然后凸包在数组中，您需要从超三角形中删除顶点，并检查顶点是否在lat lng对中：

require_once("convex-hull.php"); 
//example5 
$mapPadding  = 100; 
$mapWidth    = 500; 
$mapHeight   = 500; 
$mapLonLeft  =1000; 
$mapLatBottom=1000; 
$mapLonRight =   0; 
$mapLatTop   =   0; 
$set=array(); 
$geocoord = array ("8.6544487,50.1005233", 
                   "8.7839489,50.0907496", 
                   "8.1004734,50.2002273", 
                   "8.4117234,50.0951493", 
                   "8.3508367,49.4765982", 
                   "9.1828630,48.7827027", 
                   "9.1686483,48.7686426", 
                   "9.2118466,48.7829101", 
                   "8.9670738,48.9456327"); 

foreach ($geocoord as $key => $arr) 
{ 
    list($lon,$lat) = explode(",",$arr); 
    $mapLonLeft = min($mapLonLeft,$lon); 
    $mapLonRight = max($mapLonRight,$lon); 
    $mapLatBottom = min($mapLatBottom,$lat); 
    $mapLatTop = max($mapLatTop,$lat); 
    $set[]=array($lon,$lat); 
} 

$mapLonDelta = $mapLonRight-$mapLonLeft; 
$mapLatDelta = $mapLatTop-$mapLatBottom; 
$mapLatTopY=$mapLatTop*(M_PI/180); 
$worldMapWidth=(($mapWidth/$mapLonDelta)*360)/(2*M_PI); 
$LatBottomSin=min(max(sin($mapLatBottom*(M_PI/180)),-0.9999),0.9999); 
$mapOffsetY=$worldMapWidth/2 * log((1+$LatBottomSin)/(1-$LatBottomSin)); 
$LatTopSin=min(max(sin($mapLatTop*(M_PI/180)),-0.9999),0.9999); 
$mapOffsetTopY=$worldMapWidth/2 * log((1+$LatTopSin)/(1-$LatTopSin)); 
$mapHeightD=$mapOffsetTopY-$mapOffsetY; 
$mapRatioH=$mapHeight/$mapHeightD; 
$newWidth=$mapWidth*($mapHeightD/$mapHeight); 
$mapRatioW=$mapWidth/$newWidth; 

foreach ($set as $key => $arr) 
{ 
    list($lon,$lat) = $arr; 
    $tx = ($lon - $mapLonLeft) * ($newWidth/$mapLonDelta)*$mapRatioW; 
    $f = sin($lat*M_PI/180); 
    $ty = ($mapHeightD-(($worldMapWidth/2 * log((1+$f)/(1-$f)))-$mapOffsetY)); 
} 

$chull=new convexhull(); 
$chull->main($set,$mapWidth,$mapHeightD);

foreach ($chull->convexhull as $key => $arr)
      {
     foreach ($arr as $ikey => $iarr)
     {
        list($x1,$y1,$x2,$y2) = $iarr;
        if (abs($x1) != SUPER_TRIANGLE && abs($y1) != SUPER_TRIANGLE && abs($x2) != SUPER_TRIANGLE && abs($y2) != SUPER_TRIANGLE)
        {
           $ok=0;
           foreach ($chull->pointset as $iikey => $iiarr)
           {
          if ($iiarr==array($x1,$y1))
          {
             $ok=1;
          }
           }
           if ($ok)
           {
          solution[]=set[$iikey];  
           }
        }
     }
      }

完美的这正是我需要知道的。

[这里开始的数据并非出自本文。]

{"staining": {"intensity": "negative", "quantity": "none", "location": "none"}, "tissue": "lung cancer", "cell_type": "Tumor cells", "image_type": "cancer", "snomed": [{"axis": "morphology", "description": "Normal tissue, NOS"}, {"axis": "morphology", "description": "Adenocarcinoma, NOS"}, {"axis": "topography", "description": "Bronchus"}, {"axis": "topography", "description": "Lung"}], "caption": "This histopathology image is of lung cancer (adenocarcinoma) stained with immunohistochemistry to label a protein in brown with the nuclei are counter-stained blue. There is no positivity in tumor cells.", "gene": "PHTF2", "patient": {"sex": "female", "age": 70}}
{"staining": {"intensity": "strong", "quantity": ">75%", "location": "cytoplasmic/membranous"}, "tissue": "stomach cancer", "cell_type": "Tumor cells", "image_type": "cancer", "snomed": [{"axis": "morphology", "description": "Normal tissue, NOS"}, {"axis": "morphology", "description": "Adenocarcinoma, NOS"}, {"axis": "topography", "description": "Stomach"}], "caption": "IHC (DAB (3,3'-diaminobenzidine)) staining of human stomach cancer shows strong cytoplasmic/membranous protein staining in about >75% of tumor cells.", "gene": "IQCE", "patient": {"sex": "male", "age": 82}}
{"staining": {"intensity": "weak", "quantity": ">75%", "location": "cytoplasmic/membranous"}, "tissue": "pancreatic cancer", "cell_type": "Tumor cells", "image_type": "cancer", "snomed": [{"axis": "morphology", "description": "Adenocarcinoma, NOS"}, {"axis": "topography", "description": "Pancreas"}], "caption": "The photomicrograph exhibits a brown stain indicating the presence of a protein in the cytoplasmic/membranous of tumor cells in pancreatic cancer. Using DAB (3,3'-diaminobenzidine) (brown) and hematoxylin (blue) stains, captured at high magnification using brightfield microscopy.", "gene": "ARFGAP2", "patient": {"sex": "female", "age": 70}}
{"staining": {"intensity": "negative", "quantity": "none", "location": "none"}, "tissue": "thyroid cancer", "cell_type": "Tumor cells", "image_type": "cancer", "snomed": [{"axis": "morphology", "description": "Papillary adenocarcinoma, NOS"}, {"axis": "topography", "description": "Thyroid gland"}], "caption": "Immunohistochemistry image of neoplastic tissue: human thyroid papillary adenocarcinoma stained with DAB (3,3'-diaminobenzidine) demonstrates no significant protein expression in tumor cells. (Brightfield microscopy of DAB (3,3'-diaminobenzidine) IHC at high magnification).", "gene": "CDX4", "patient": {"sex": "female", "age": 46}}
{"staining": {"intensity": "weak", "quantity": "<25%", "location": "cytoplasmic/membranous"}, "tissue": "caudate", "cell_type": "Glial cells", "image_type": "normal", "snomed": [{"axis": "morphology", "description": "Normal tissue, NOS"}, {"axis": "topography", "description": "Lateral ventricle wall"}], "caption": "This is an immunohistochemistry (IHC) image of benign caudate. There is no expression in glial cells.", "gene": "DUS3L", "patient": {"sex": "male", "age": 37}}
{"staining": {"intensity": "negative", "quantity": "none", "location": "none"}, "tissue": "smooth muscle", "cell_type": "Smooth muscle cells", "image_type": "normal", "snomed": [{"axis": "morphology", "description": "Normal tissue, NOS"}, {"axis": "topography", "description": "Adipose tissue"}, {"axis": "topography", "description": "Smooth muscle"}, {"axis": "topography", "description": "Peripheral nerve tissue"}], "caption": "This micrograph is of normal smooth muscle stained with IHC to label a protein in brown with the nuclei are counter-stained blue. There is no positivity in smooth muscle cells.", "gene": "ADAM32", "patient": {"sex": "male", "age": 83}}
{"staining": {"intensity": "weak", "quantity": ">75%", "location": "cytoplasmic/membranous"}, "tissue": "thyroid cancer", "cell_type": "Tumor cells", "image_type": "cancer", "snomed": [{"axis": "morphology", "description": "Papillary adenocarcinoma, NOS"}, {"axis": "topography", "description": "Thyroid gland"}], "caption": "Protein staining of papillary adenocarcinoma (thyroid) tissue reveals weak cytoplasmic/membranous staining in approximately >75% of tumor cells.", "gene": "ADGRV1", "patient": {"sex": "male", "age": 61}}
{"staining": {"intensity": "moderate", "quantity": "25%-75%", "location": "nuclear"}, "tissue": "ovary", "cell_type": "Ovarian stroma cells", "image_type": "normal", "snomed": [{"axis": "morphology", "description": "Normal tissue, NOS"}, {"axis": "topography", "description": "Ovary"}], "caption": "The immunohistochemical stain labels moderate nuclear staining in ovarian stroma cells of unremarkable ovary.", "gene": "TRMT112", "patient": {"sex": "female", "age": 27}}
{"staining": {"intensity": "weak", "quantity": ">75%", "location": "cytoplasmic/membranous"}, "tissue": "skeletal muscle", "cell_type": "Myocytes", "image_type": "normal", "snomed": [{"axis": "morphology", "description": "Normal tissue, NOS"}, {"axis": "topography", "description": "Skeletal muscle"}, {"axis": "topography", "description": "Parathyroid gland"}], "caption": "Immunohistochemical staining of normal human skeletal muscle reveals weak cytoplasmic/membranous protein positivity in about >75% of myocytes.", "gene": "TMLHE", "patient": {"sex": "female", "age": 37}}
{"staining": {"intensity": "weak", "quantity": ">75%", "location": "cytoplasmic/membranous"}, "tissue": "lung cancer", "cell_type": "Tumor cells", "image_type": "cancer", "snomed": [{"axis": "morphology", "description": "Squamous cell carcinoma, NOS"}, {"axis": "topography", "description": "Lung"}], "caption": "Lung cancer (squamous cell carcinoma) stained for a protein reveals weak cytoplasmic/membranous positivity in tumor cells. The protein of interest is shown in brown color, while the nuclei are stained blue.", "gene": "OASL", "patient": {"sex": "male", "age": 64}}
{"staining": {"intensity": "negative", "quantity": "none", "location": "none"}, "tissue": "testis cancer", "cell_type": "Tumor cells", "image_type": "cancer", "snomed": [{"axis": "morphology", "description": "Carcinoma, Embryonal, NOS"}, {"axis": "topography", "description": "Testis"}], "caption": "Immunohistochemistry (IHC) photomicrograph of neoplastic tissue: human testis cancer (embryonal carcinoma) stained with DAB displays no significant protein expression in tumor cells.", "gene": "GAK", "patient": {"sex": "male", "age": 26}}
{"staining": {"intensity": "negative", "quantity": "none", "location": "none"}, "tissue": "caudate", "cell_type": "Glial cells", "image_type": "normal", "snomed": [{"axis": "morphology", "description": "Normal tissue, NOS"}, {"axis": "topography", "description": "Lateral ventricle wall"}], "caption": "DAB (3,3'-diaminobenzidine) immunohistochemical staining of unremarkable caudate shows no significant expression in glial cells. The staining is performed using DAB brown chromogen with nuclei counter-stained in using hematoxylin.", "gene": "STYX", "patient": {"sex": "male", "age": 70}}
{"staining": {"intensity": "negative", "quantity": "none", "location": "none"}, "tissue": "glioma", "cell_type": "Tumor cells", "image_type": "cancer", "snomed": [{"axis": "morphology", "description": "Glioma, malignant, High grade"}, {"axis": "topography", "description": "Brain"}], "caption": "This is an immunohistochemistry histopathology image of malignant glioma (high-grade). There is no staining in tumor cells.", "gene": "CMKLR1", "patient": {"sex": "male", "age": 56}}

5000或20000分的表现如何？如果我的答案是有用的，请考虑接受它。非常感谢你！？是的，我不确定接受它是否会阻止进一步的评论。谢谢你的帮助。我必须测试性能。高达2000-5000分，问题不大。但是，可以使用另一种算法将点提升到抛物面。但也可以尝试快速外壳算法：。Phpdna，快速外壳非常容易使用。不完美。谢谢你的建议。我想试试你的，但觉得有点难。它只返回图像吗？您能否分享一个传入地理坐标数组并仅返回边坐标作为数组的示例？非常感谢。